Conklin shared her team's story with Horston after Tennessee's loss to Stanford in Palo Alto, encouraging her to keep her head high and not lose sight of her goals for March, no matter how disappointing the beginning of the season had been.

The current Lady Vols might not have a transcendent talent like Holdsclaw, but no matter their record or seed, few teams would look forward to facing Horston, Jackson and Tennessee in the NCAA tournament. ESPN's Charlie Creme has the Lady Vols as a No. 7 in his latest Bracketology.

"We just had a bad start. But that's not how the story is going to end." Senior Jordan Horston, whose Lady Vols 2-4 start was the worst in program history

One of the modern caretakers of the game, Staley knows more than most what Tennessee meant at its height. As a player at Virginia, Summitt's Lady Vols eliminated the Cavaliers in the Sweet 16 her freshman year before Staley and UVA defeated them in overtime the following season for a spot in the Final Four.

She understands the expectations that permeate Thompson-Boling and Knoxville, no matter how long it's been since the Final Four banner has been touched.

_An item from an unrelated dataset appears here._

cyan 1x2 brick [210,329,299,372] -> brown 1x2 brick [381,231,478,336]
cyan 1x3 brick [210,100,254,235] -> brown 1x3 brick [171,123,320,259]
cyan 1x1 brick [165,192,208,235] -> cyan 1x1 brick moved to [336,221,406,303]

"It's really hard," Staley said. "It would be professional suicide for any coach to go in, coming behind Pat Summitt, and think you can even touch on the impact that she had on the game. And that's the overall game.

"You've got to embrace it, and you've got to use it to elevate [the program]. There's no way around it."

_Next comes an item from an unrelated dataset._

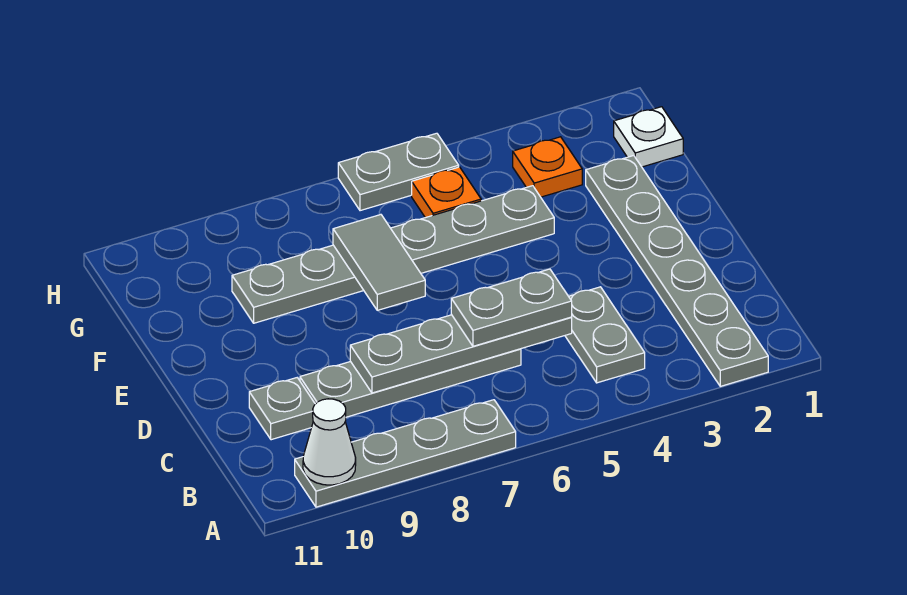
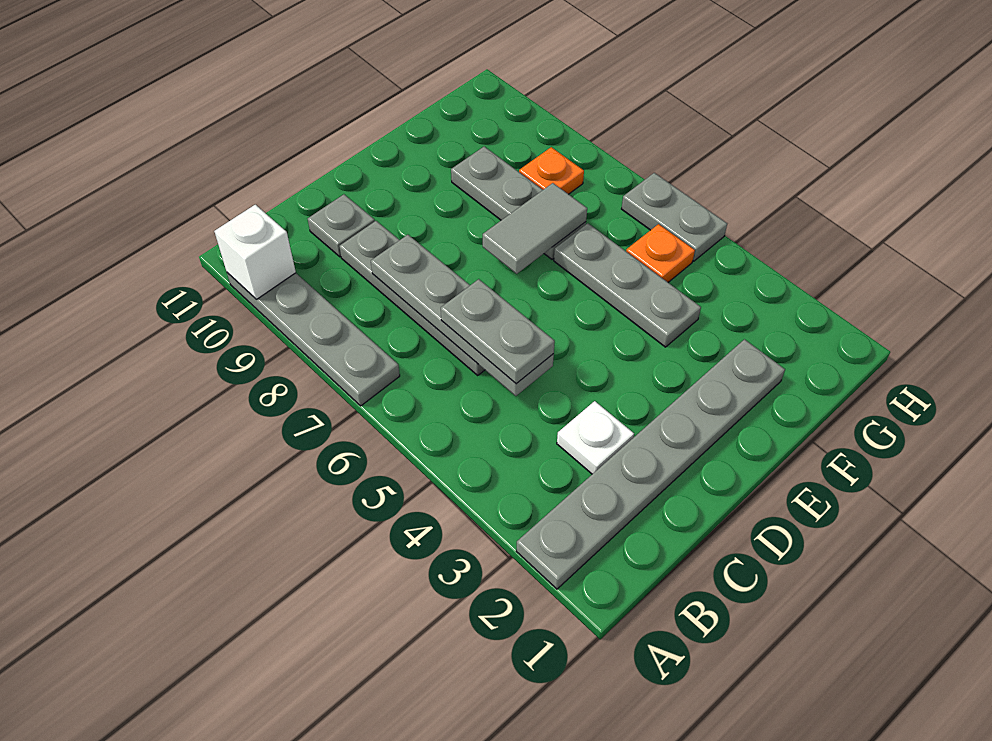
white 1x1 cone [303,399,356,485] -> white 1x1 brick [214,205,296,299]
grey 1x2 plate [565,287,645,383] -> none
white 1x1 plate [614,107,683,167] -> white 1x1 plate moved to [557,401,634,474]
orange 1x1 plate [513,137,582,197] -> orange 1x1 plate moved to [519,147,584,194]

But at some point, Auriemma said Wednesday, "you've got to be fair to the kids that are playing there now, and the coaches that are coaching there now, and understand that, at some point, this has got to be about them more than anything else.

"Kellie handles it amazingly well. It's not the easiest thing in the world to do that."

Added Harper: "There are no external people wanting it more than the internal people."

So then what would a successful season look like for a team once thought capable of making a Final Four but having yet to play to that ceiling? For a program hungry to return to its former glory, but perhaps still a ways away?

"Winning is the standard here," Darby said. "Coach Kellie tells us, 'If you're not coming here to compete for national championships, then you're at the wrong place.'"

The answer is more nuanced to Harper. She lets out a deep sigh, collects her thoughts for 10 seconds, at one point whispering "man."

"I don't know," Harper said. "I mean, I know. I know what success is usually defined by here at Tennessee and that's championships in some form or fashion. I think another thing is advancing further in the tournament could also be defined as a success."

She then offers an alternate perspective, one that aren't result-oriented.

"I think that's where these young women are also going to be able to someday look back on their career and define success and they're going to be able to say 'we did this' and that might not be a record. That might be a strong, intangible pull that's going to be with them for life."


"We really pulled together. We really bought in. We are passionate about the Lady Vol program," Harper said. "I think there are a lot of things there that they're going to be able to look back on and feel really proud about."